Mme Allen ne fut pas sourde à cet appel.

— Bien, ma chère, dit-elle. Je suppose que vous irez.

Deux minutes après, ils étaient partis.

Catherine, tandis qu’elle montait en voiture, était partagée entre le regret de délaisser un grand plaisir et l’espoir de goûter bientôt un plaisir différent, mais non moins grand peut-être. Elle ne pensait pas que les Tilney eussent agi tout à fait bien de rompre si vite leur engagement, sans lui envoyer un mot d’excuse : il ne s’était guère écoulé qu’une heure depuis le moment d’abord fixé pour la promenade, et, en dépit de la désolante description qui lui avait été faite de l’état des chemins, elle ne tarda pas à s’apercevoir qu’on pouvait circuler sans tant de difficultés. Ce manque d’égards lui était très pénible. D’autre part, la joie de visiter un château pareil à celui d’Udolphe (son imagination se représentait ainsi Blaize Castle) devait la faire passer sur bien des contre-temps.

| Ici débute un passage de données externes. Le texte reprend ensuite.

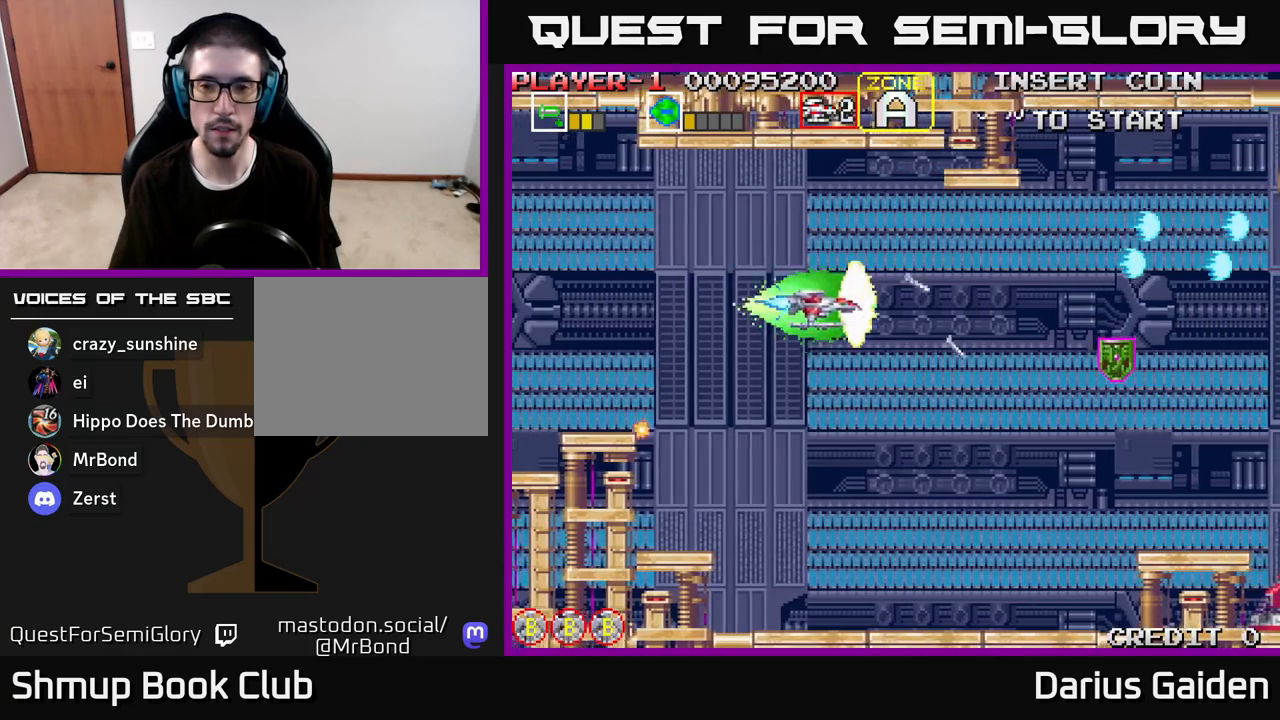
{"buttons": ["DPAD_DOWN", "DPAD_RIGHT"], "left_stick": "center", "right_stick": "center", "events": [[117, "R2", "up"], [350, "R2", "down"], [433, "R2", "up"]]}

Rapidement, ils descendirent Pulteney Street et traversèrent Laura Place. Thorpe parlait à ses chevaux. Elle pensait tour à tour à des promesses rompues et à des voûtes croulantes, à des phaétons et à de mystérieux huis, aux Tilney et à des oubliettes. Comme ils traversaient Argyle Buildings, elle fut tirée de ses réflexions par Thorpe :

— Qui est cette jeune fille qui vous dévisageait en passant près de nous ?

— Qui ? où ?

— Là-bas. Elle doit être presque hors de vue maintenant.

Catherine regarda, et elle vit Mlle Tilney au bras de son frère : ils descendaient lentement la rue. Elle les vit se retourner et la regarder.

— Arrêtez, arrêtez, monsieur Thorpe ! criait-elle avec impatience. C’est M. Tilney, c’est lui ! Comment avez-vous pu me dire qu’ils étaient partis. Arrêtez, arrêtez ! je veux descendre tout de suite et les rejoindre.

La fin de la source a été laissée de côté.